Reading text:
═══

# .22 Cal Sig Mosquito



## Dan Carson (Apr 28, 2009)

I'm looking for different opinions on the .22 Sig Mosquito. Is it a good shooter? Acurate? Any problems with it jamming? Or, anything else that might help me with my decision to purchase or not.


----------



## banjar (Dec 11, 2008)

I have a mosquito standard that I plink with on a daily basis. As for jamming i've have not had any problems with cci mini mags. I like it so much thinking about getting a sport just for the longer barrel. Picked up a brick of Remington Vipers 20 years ago and going to shoot them up this weekend if I have to shoot them in the single shot rifle. Found them in the back of the safe and need to get rid of them. On the other hand I have been shooting .223s that are that old and had no problems.


----------



## mlc (Nov 9, 2008)

+1 on the cci mini mags. i have seen several that wont feed anything else reliably for the first 500-1000 rounds. after that kind of a break in they start to work ok with other brands of ammo. if you can get a chance to read the manual before your purchase i think you'll find thats what sig recommends for break in.

═══

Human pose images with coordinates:
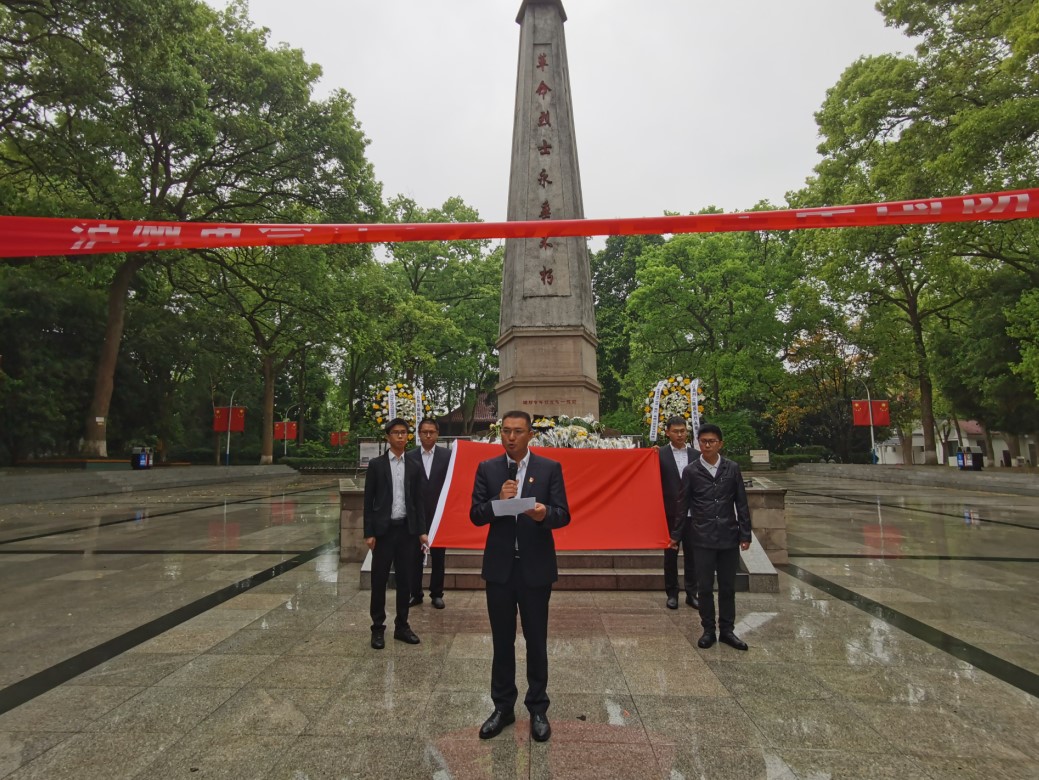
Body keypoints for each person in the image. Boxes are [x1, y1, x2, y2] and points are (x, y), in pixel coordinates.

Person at [470, 410, 570, 743]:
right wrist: (497, 501)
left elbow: (562, 514)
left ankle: (538, 708)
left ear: (530, 435)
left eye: (517, 431)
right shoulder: (488, 469)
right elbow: (475, 514)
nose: (510, 437)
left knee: (536, 640)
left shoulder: (549, 468)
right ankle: (503, 708)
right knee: (502, 642)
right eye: (505, 431)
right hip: (500, 570)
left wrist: (543, 514)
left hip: (535, 570)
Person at [672, 423, 752, 651]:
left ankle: (727, 630)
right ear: (698, 444)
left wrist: (745, 533)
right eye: (703, 441)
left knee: (727, 587)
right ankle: (708, 630)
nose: (707, 445)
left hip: (728, 535)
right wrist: (676, 536)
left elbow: (741, 503)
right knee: (705, 587)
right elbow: (682, 505)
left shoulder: (732, 468)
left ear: (720, 444)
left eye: (711, 441)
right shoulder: (691, 471)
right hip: (702, 537)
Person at [363, 418, 427, 650]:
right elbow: (368, 500)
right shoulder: (376, 465)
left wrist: (422, 531)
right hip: (384, 531)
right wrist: (369, 532)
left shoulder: (414, 465)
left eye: (404, 432)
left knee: (405, 580)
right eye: (396, 432)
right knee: (379, 579)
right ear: (387, 437)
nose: (400, 436)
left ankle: (402, 626)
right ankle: (377, 628)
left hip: (407, 531)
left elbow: (418, 501)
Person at [406, 417, 450, 609]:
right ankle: (415, 593)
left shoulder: (447, 456)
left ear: (437, 434)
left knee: (439, 557)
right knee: (414, 556)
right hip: (416, 514)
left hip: (439, 514)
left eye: (432, 432)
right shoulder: (409, 457)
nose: (428, 435)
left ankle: (437, 594)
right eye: (425, 432)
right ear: (419, 434)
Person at [658, 415, 698, 611]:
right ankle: (672, 593)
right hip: (670, 513)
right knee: (670, 556)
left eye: (683, 431)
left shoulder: (696, 454)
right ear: (667, 433)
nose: (680, 435)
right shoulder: (659, 454)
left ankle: (692, 593)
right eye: (676, 431)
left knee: (693, 555)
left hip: (693, 513)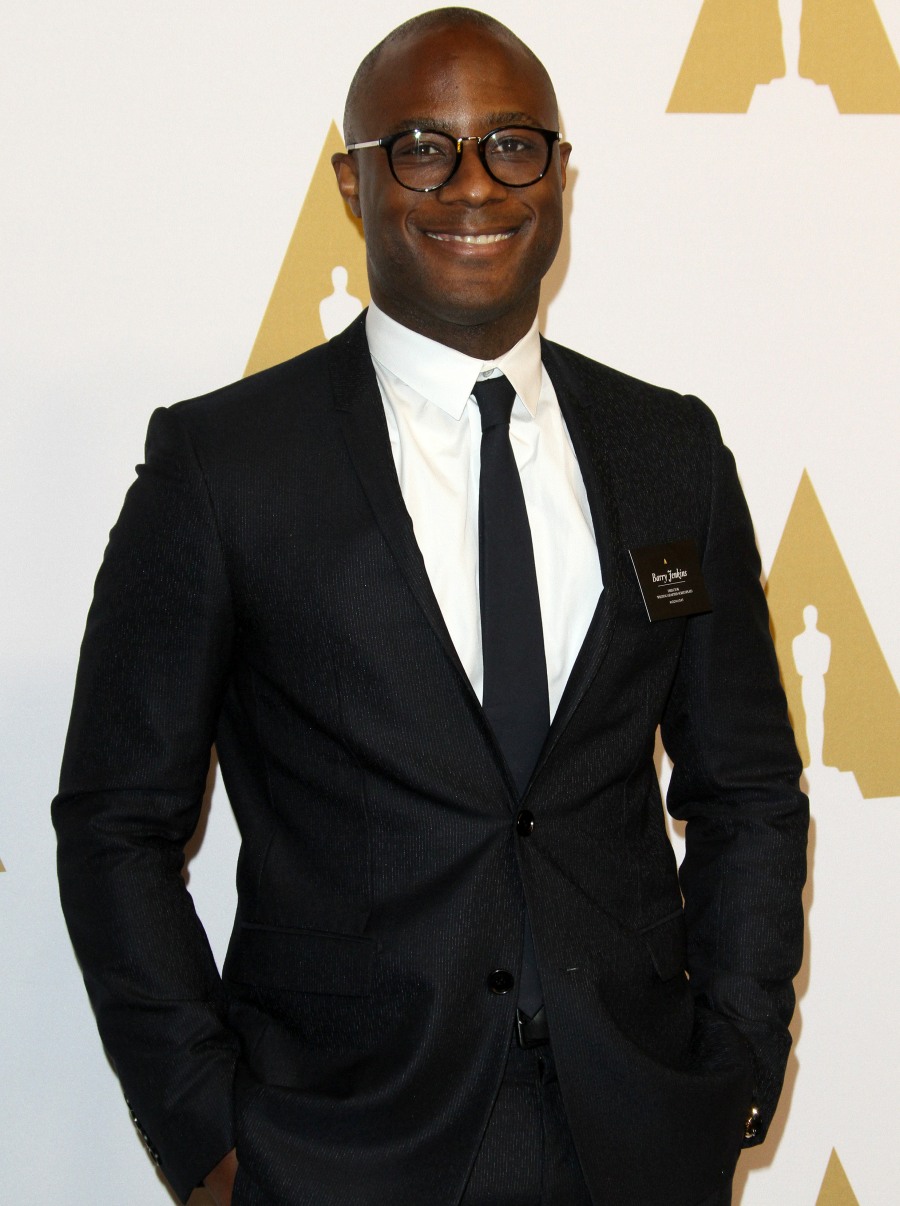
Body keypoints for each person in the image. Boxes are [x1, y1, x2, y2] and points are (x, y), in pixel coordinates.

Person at [52, 9, 808, 1206]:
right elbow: (114, 824)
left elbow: (748, 789)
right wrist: (205, 1133)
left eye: (512, 145)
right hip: (338, 1145)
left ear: (559, 176)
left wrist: (738, 1063)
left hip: (637, 1135)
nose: (473, 184)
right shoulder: (224, 467)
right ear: (352, 184)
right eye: (420, 148)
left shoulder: (671, 452)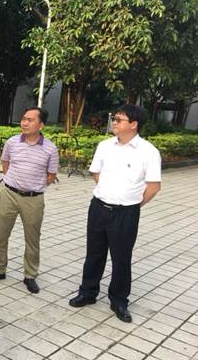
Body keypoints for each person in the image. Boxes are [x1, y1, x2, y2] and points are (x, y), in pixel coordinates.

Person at [69, 105, 161, 323]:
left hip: (126, 213)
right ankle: (88, 292)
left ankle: (119, 300)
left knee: (121, 258)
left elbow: (154, 186)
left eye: (119, 119)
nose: (114, 122)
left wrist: (132, 204)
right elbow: (96, 173)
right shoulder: (104, 146)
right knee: (94, 253)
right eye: (114, 118)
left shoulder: (148, 152)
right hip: (98, 208)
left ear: (134, 124)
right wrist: (108, 193)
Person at [0, 107, 59, 294]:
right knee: (1, 233)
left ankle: (30, 275)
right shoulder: (12, 142)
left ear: (41, 125)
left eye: (30, 120)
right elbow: (6, 163)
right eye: (24, 119)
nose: (24, 123)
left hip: (33, 198)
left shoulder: (50, 148)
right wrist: (13, 180)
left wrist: (34, 185)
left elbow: (51, 175)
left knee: (32, 238)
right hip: (9, 193)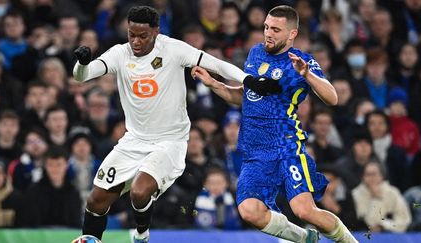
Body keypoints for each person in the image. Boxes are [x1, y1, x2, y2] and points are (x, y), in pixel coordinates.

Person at [71, 6, 280, 243]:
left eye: (143, 36)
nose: (136, 42)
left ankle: (141, 234)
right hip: (133, 140)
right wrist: (82, 63)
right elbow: (82, 76)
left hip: (170, 142)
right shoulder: (120, 53)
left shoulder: (172, 49)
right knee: (95, 201)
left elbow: (216, 64)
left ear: (156, 32)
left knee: (140, 192)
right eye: (131, 35)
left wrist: (248, 79)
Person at [192, 5, 358, 243]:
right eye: (267, 27)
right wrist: (214, 84)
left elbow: (332, 97)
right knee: (249, 210)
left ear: (292, 34)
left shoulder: (301, 61)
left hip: (285, 147)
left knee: (304, 210)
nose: (268, 33)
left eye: (276, 30)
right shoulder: (255, 53)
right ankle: (303, 238)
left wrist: (307, 75)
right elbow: (245, 96)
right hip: (254, 151)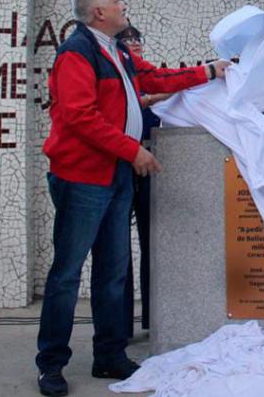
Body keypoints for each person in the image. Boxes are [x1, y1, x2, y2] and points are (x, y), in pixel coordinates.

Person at [35, 0, 230, 397]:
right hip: (83, 178)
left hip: (115, 176)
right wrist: (132, 150)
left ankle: (109, 354)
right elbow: (79, 117)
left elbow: (154, 77)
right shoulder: (77, 53)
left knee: (113, 273)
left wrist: (209, 71)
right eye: (117, 1)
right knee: (67, 275)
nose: (124, 6)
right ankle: (51, 364)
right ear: (99, 12)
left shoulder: (117, 51)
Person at [116, 24, 165, 335]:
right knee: (118, 248)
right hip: (120, 164)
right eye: (127, 41)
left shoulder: (148, 76)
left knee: (153, 242)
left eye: (137, 40)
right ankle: (120, 325)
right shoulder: (115, 76)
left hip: (148, 165)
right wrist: (152, 99)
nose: (134, 45)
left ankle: (153, 318)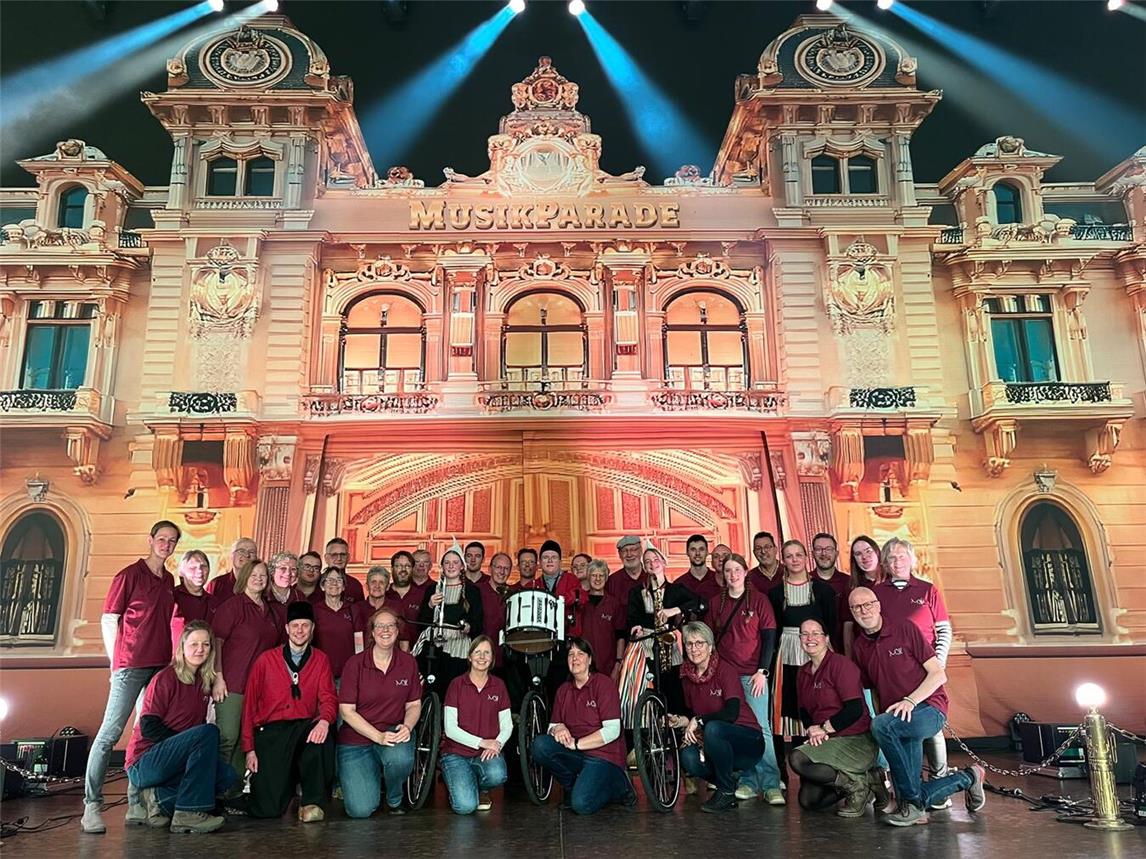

═══

Problems to solve:
(a) Reproduce the Sig Mosquito thread from "# .22 Cal Sig" up to and including "purchase or not.".
(b) Using the Sig Mosquito thread, decide whether each statement is true. Answer yes or no for each and quote the words that settle it.
(i) banjar has had no jamming with CCI Mini Mags.
(ii) banjar bought the brick of Remington Vipers recently.
(iii) mlc says some of these pistols feed any brand reliably from the start.
(c) Continue the Sig Mosquito thread after its last post.
The entries have nothing to do with what is asked here.

Solved problems:
(a)
# .22 Cal Sig Mosquito



## Dan Carson (Apr 28, 2009)

I'm looking for different opinions on the .22 Sig Mosquito. Is it a good shooter? Acurate? Any problems with it jamming? Or, anything else that might help me with my decision to purchase or not.

(b)
(i) Yes: "As for jamming i've have not had any problems with cci mini mags."
(ii) No: "Picked up a brick of Remington Vipers 20 years ago"
(iii) No: "i have seen several that wont feed anything else reliably for the first 500-1000 rounds."

(c)
----------



## LoneWolf (Jan 2, 2007)

Dan Carson said:


> I'm looking for different opinions on the .22 Sig Mosquito. Is it a good shooter? Acurate? Any problems with it jamming? Or, anything else that might help me with my decision to purchase or not.


I love mine..... yes she's a picky eater... but one's you get past that she's a hard hitter. Fits great in my hand, easy to take apart, very accurate... however, if you try to mount a light you will run into problems, or at least I did. Hope this helps


----------



## mrwizardly (Nov 19, 2008)

I purchased a sig mosquito about a month ago. This is the pickiest gun I have ever seen. I took it to a gunsmith and he indicated it has a weak extractor, mainly due to the sloppy fit of the slide on the frame. He estimated it had about 10-12 thousandths of play in this area, causing the slide/extractor to move laterally away from the brass when in recoil mode. I use CCI MM's 36 grain and it has yet to fail. The CCI 40grain only fails to extract (occasionally) when I try to extract a live round from the barrel manually. With CCI's, this is a fun shooter, and very unique. I have people asking me "who makes that gun?", as it impresses them very much. Shooting other ammo other then CCI, forget about it.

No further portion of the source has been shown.